Day 669: Venus Did WHAT?



I fucking missed fucking Venus in fucking Retrograde
Fuck. I missed Venus in Retrograde. Shiiiiiiiiiiiit. No firey romance or sudden soulmate for me, then. No feet-sweeping or deep-connection-can't-believe-it-could-ever-be-so-right kind of click. Do I have to wait for the next one? I say again: fuck!  

There's still a part of me that holds out hope for that – that sudden knowing, that sense of ease, that 'this one's different' that I've seen so often happen to my friends. Or even just that 'and then at some point, it just seemed to make sense'. It doesn't always happen with a bang.
 

I'm stuck on the pouring chemistry lab cup (can't remember what they're called). Maybe all these years have been a gentle tipping, a settling of silt, a slow build and when the liquid scales the lip, the meniscus breaks and the force flows forth, it's on – there's no going back. There's no way to sense it from the bone-dry other side, where the wait is interminable and you just have to get on with something else.


Love shows itself in many different ways

And for all of those magical stories, there are those that aren't, or that were and are no longer, or that are just a kind of 'oh well, we're kind of in it now, so...'. 

Or kids. Are they a reason? Well, of course they are. There are so many romantic ideals out there that get in the way of sensing when love is present.

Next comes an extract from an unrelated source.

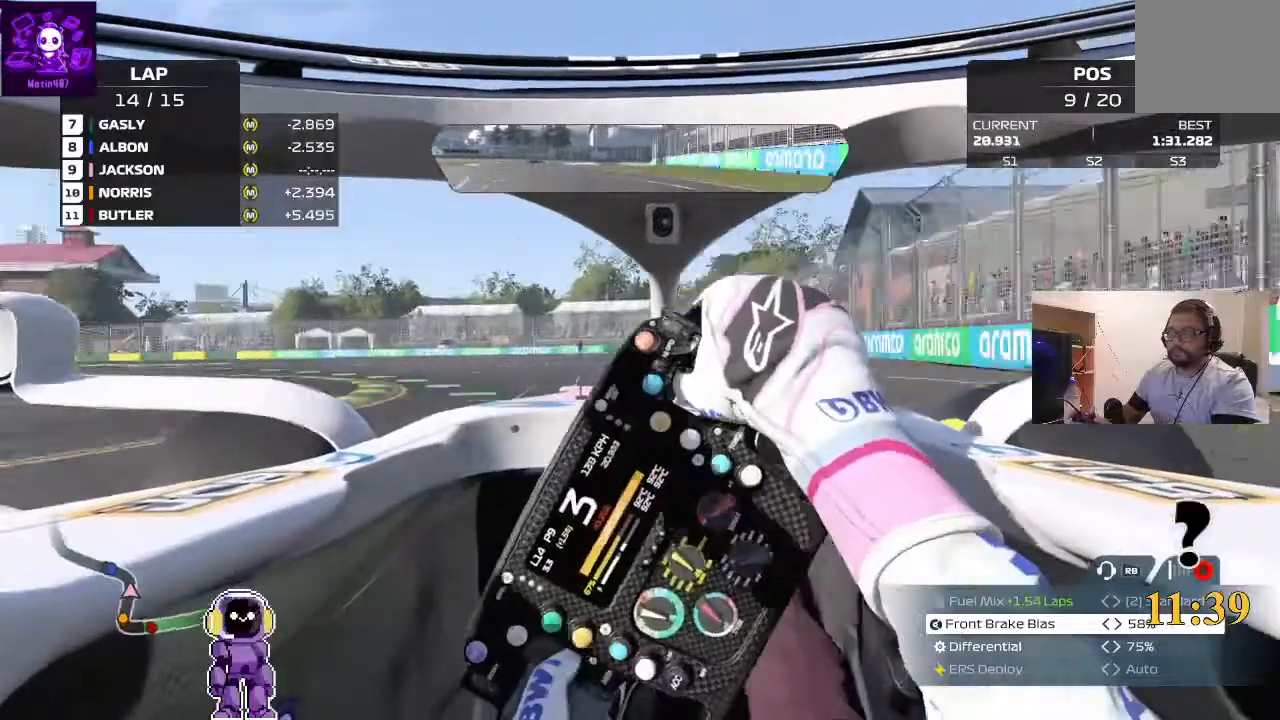
{"dt_ms": 500, "buttons": [], "left_stick": "down-left", "right_stick": "center", "events": [[67, "L2", "up"], [100, "R2", "down"], [333, "R2", "up"]]}
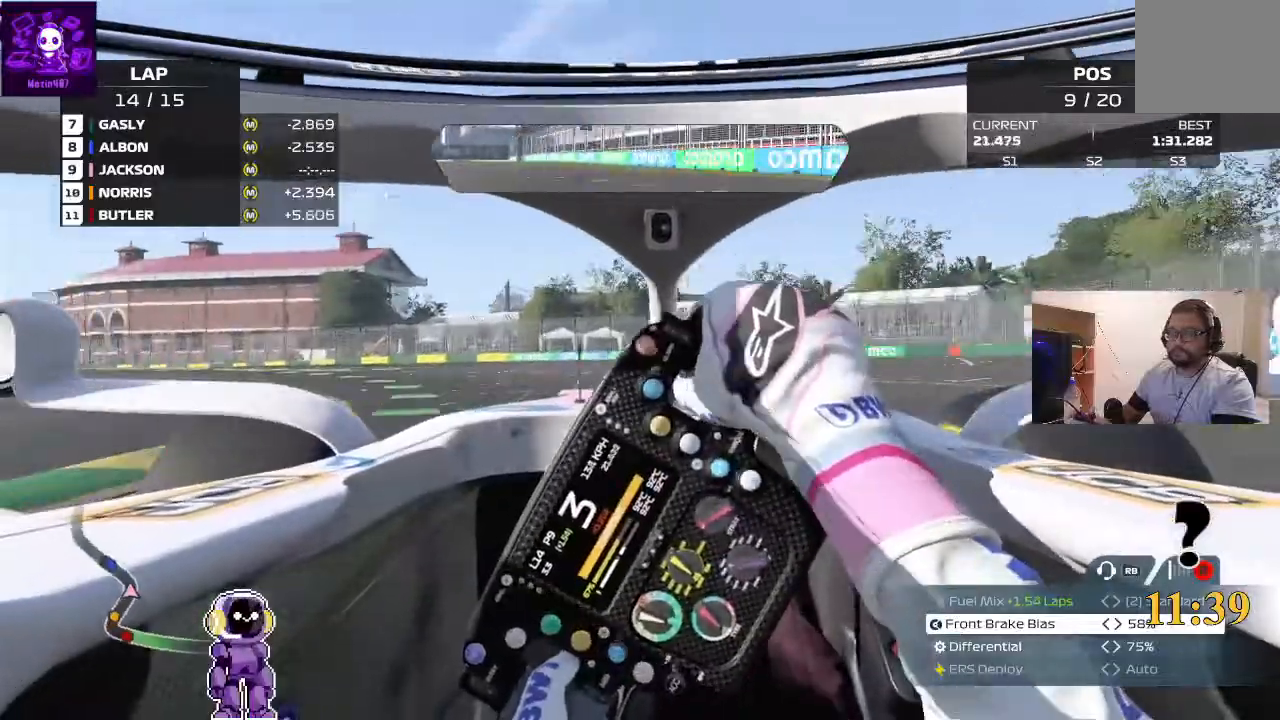
{"dt_ms": 500, "buttons": ["R2"], "left_stick": "down-left", "right_stick": "center", "events": [[400, "R2", "down"]]}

Always the cat in a veil, never the bride
And I forget that when I think that I'm in love (though so far, I've been wrong), it still feels heady, giddy, all a twitter with excitement and with possibility. It feels like playing does (and there's the thing... let's play, let's yes, let's create something together – when that's happening, the yearning for romantic love can wait; the well is filled and creativity, joy and co-creation take the yearning's place).



Current widsom, whatever that might mean, says to open and accept that it won't happen, and to make life make its sense without that kind of soulmate intimacy. 

Some say (Elizabeth Gilbert wrote an article) that soulmates are soulmates and lovers, husbands, wives don't need to be the same. And I have soulmates in my life, and that's no little thing – that fact, those people give me so much active joy I'm very grateful for. And children. There are so many, so many in need of love and nurture, so many being born in every second. There's no real need for more.



Would you like to go for a drink with me?
And still, with all the joy and all the gratitude, I'm bummed I've missed out on Venus. Sweetheart, I wish you'd knocked. I wish you'd given me a nudge and said 'come on, girl, get yourself on point, I'm all a flitter with my fire: I have a gift for you. Just come and get it'. Still, she's a goddess, that Venus. She doesn't do errands, especially not when she's in retrograde (firey, moody, fickle as they come). I'll keep them peeled next time. I'll put my alarm on LOUD.

Or perhaps I won't, and things will take their course. The cup will overflow, or then it won't. The mountains will still rise up and touch the sky. The hummingbirds will still plunge into flowers. Ripples will still ripple and dogs will still bark. And monsters will open up their hearts to warriors with swords, whatever may come of it.